CONSIGNE 1: Dressez la liste de toutes les lignes des entrées qui contiennent la chaîne « appear ».

TEXTE FOURNI:
============
I) La poésie, loin du monde réel et du quotidien.

a) La poésie fait voyager.

b) La poésie et la quête de l’idéal, du sublime.

c) La poésie est capable de créer un monde nouveau.

II) La poésie, peinture du monde réel.

a) Une poésie attentive à la vie.

b) Une poésie engagée.

c) Une poésie exprimant des réalités intérieures (sentiments).

III) La poésie, compréhension et transfiguration de la réalité.

a) Une poésie qui transfigure le quotidien.

b) Un poète déchiffreur du monde.

c) Une poésie permettant de vivre plus pleinement au cœur de la réalité ordinaire.

[Amorce] « Faire une perle d’une larme… » Ainsi Musset définissait-il dans L’Impromptu l’une des fonctions de la poésie. Par la poésie, la larme reflétant un chagrin réel devient une perle langagière, un bijou de mots. La poésie donne parfois lieu à des définitions contradictoires, notamment quant à son rapport avec la réalité. Le poète semble tantôt la fuir, tantôt s’en inspirer, pour la dénoncer ou la sublimer. D’ailleurs, pour la plupart des gens, au quotidien, est poétique est ce qui est un peu ailleurs, un peu dans les nuages.

[Problématique + une reformulation] La poésie nous éloigne-t-elle donc de la réalité ordinaire ? La poésie est-elle une fuite du quotidien, un moyen de s’échapper du monde ?

[Annonce du plan] Si la poésie emmène parfois le poète et le lecteur vers un ailleurs, elle peut cependant aussi peindre la réalité qui les entoure. De fait, la poésie transfigure la réalité et permet au poète et au lecteur d’approcher les mystères du monde réel pour y vivre plus pleinement.

La poésie est souvent associée par le poète à un voyage ou une échappatoire au monde réel. Ce voyage n’est pas toujours exotique et peut également être la quête d’un idéal, d’une réalité spirituelle supérieure à l’ordinaire. La poésie, par son essence même, est capable de créer un monde nouveau, par un usage particulier des mots.
============
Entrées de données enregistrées
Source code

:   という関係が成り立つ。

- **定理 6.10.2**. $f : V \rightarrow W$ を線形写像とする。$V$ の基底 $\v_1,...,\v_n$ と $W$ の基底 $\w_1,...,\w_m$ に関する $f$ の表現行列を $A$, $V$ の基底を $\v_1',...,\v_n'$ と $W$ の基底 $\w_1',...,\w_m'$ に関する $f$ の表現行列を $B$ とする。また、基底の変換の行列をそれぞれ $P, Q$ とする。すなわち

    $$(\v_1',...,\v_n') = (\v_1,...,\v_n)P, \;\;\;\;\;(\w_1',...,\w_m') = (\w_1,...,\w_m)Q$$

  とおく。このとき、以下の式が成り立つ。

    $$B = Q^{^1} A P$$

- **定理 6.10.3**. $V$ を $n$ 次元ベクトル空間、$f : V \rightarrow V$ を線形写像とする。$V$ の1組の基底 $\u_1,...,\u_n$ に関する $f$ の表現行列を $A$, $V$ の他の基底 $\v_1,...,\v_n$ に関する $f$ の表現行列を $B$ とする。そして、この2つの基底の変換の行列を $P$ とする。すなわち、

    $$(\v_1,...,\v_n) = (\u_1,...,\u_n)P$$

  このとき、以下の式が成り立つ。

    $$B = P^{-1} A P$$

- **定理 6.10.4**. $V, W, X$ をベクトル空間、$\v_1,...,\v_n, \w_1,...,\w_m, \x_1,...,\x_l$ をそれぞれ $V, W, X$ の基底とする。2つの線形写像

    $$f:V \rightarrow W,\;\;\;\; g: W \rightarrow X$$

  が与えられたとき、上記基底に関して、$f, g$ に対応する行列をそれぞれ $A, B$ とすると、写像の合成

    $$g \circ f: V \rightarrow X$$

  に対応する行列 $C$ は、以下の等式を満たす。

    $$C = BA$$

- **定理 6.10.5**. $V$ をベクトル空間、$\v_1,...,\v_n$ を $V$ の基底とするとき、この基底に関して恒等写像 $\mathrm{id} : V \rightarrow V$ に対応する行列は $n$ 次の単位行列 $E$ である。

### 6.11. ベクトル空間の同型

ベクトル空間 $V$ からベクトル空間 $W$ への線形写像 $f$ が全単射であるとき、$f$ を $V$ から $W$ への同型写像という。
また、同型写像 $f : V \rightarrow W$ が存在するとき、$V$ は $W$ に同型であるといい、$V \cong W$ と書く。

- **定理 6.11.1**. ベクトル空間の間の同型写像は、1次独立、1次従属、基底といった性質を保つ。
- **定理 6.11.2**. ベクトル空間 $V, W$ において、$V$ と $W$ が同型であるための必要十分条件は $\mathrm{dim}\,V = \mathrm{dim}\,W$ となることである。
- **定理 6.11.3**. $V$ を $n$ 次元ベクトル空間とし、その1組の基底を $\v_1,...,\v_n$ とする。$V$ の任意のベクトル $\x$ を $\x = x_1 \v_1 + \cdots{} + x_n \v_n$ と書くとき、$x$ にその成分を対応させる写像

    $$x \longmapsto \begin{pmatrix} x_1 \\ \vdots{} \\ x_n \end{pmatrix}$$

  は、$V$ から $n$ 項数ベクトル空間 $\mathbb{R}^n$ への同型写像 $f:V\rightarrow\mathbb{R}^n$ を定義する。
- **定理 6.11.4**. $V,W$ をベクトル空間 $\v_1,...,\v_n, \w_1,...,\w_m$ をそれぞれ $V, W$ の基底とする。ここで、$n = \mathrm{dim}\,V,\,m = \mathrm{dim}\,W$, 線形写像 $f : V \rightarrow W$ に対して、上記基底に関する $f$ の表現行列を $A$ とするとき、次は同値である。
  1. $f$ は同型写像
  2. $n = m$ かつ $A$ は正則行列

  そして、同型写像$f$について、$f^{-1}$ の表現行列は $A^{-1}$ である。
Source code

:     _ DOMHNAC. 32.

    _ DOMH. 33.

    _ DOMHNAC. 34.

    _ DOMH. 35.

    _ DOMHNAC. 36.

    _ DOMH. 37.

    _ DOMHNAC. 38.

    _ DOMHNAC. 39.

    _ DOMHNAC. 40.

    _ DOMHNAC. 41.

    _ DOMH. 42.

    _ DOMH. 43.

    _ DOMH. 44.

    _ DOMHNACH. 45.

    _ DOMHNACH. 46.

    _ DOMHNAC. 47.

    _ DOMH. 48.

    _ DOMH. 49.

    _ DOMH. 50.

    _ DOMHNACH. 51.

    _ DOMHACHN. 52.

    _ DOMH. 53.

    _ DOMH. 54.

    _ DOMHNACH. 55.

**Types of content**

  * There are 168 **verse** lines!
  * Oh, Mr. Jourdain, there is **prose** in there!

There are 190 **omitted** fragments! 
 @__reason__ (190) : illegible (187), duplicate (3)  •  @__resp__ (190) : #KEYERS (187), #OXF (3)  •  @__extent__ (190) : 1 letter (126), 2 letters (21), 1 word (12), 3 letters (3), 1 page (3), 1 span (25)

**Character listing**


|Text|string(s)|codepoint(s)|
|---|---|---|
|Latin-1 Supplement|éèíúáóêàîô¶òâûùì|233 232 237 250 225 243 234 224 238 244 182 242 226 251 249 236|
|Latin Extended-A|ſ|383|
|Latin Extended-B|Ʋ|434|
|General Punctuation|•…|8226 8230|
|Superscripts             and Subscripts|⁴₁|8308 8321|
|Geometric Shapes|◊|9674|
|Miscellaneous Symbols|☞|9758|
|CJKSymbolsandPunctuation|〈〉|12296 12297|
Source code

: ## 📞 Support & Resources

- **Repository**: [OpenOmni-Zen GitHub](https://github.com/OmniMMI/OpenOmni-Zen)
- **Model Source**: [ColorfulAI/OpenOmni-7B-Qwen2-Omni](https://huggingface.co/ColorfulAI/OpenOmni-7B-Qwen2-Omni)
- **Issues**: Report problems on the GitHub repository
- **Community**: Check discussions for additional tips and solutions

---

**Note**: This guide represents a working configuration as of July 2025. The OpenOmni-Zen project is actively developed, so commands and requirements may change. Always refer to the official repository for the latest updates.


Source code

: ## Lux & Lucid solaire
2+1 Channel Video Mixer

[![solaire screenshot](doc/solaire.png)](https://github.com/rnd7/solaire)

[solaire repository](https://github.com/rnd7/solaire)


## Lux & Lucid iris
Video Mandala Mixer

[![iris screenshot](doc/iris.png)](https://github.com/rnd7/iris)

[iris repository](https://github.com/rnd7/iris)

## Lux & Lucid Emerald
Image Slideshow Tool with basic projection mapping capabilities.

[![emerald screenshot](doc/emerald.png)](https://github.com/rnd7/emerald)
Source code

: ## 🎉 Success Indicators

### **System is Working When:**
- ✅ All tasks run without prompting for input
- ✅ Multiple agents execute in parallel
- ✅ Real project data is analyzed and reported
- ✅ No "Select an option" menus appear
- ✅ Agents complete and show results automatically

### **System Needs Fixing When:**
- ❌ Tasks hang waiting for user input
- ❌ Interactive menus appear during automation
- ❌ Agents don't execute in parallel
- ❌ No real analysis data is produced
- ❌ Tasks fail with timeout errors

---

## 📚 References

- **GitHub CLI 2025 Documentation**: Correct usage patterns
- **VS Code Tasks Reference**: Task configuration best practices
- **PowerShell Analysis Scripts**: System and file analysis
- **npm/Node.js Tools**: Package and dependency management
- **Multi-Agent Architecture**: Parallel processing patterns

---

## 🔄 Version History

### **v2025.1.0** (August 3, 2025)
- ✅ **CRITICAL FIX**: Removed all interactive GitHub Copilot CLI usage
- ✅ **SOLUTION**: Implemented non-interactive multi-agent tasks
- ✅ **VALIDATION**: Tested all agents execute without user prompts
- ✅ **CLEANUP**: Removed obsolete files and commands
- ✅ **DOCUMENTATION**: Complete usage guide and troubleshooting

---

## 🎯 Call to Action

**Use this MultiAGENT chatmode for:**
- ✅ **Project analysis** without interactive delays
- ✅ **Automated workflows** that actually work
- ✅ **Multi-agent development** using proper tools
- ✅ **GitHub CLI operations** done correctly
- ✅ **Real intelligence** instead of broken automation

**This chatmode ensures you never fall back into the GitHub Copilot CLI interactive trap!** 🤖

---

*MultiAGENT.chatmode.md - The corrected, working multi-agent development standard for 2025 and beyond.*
============
CONSIGNE 2: Transcrivez, s'il vous plaît, le passage du texte sur la poésie situé entre « b) La poésie » et « Une poésie engagée. », ces deux bornes comprises.

RÉPONSE RÉDIGÉE 1:
- ✅ No "Select an option" menus appear
- ❌ Interactive menus appear during automation

RÉPONSE RÉDIGÉE 2:
b) La poésie et la quête de l’idéal, du sublime.

c) La poésie est capable de créer un monde nouveau.

II) La poésie, peinture du monde réel.

a) Une poésie attentive à la vie.

b) Une poésie engagée.